If we’re talking about the kind of domination where the pred is a hard ass about being respected or something, then I feel like we’re moving away from erotic bliss because the pred is too dense to empathize with any humiliation he is causing. I would feel the same way about prey that just wants to serve or worship a superior being because being willing to do that is not humiliating in and of itself. There needs to be a desire for sexual shame and embarrassment.
4782580
Hey absentia
That sounds like a kind of sexual humiliation to me. He owns you, it’s intimate, and he gets to humiliate you by seeing you as no more than a meal. I like it. If I am off base, I’m unsure exactly why you want to be owned and helpless. Maybe you could explain in-depth.
4783005
Well I can't think of a greater level of intimacy than to literally become a part of someone more powerful than your self, all form of control stripped from me, the helplessness, and no matter how much I want it, I know the instinct to survive will kick in, and I would struggle to do so, which just makes me want it more, to be honest I've never really thought about why, as in really thought about it, but I guess humiliation is a bigger part of it than I originally thought, and now the more I think about it, the more it makes sense.
4783064
Oh yeah, well in that case, “losing control” is not something I would see as a fetish, but rather a tool to increase your level of fear. Just as in Schoolhouse Vore, once you’re feeling a high degree of fear, you give yourself permission to use your mind in new ways, realign priorities, and go deeper into erotic states.

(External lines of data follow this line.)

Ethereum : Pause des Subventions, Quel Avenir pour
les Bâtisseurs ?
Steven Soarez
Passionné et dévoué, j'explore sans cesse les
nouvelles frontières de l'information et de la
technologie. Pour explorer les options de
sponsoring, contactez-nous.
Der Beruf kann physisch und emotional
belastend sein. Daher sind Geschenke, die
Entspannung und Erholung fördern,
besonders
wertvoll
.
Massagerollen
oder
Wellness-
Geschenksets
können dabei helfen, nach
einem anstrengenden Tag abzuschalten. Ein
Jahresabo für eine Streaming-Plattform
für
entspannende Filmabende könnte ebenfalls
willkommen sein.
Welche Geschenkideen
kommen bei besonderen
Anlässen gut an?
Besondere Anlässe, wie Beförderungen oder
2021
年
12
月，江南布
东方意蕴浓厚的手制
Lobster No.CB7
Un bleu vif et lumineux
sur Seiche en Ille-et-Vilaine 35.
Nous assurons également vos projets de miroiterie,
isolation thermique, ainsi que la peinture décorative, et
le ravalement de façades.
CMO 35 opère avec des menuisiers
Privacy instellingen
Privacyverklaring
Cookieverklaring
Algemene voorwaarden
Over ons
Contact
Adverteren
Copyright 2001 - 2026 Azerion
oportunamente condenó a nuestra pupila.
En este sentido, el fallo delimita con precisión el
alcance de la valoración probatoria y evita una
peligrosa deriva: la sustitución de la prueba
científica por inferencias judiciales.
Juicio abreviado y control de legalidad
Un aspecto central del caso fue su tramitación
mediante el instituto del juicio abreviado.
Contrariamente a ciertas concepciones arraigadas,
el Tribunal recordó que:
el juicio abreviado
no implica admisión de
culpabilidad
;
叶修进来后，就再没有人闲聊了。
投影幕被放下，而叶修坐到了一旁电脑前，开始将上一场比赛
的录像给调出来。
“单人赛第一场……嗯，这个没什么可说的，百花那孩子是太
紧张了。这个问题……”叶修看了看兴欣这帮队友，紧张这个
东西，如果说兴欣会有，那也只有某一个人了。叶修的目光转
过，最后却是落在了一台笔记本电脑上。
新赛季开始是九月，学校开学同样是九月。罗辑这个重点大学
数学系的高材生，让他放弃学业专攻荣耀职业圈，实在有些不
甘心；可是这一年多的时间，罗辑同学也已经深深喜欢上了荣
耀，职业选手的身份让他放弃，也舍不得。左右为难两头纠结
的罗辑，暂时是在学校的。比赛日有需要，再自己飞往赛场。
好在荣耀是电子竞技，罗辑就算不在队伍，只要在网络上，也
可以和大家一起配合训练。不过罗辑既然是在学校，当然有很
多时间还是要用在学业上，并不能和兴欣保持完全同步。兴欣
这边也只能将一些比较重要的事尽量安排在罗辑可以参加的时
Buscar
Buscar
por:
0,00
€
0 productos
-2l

A large part of my intention with Schoolhouse Vore was to reveal the hand of your fears and voila – by now you have already passed them, processed them, and spit them out. That means that you have already advanced your sexuality and don’t need fear as permission as much. I didn’t do anything special; all I did was vomit all my deepest fears on everyone for their own interpretation.
Now that I think about it, the prey's second wind of survival instincts is for adding to the humiliation.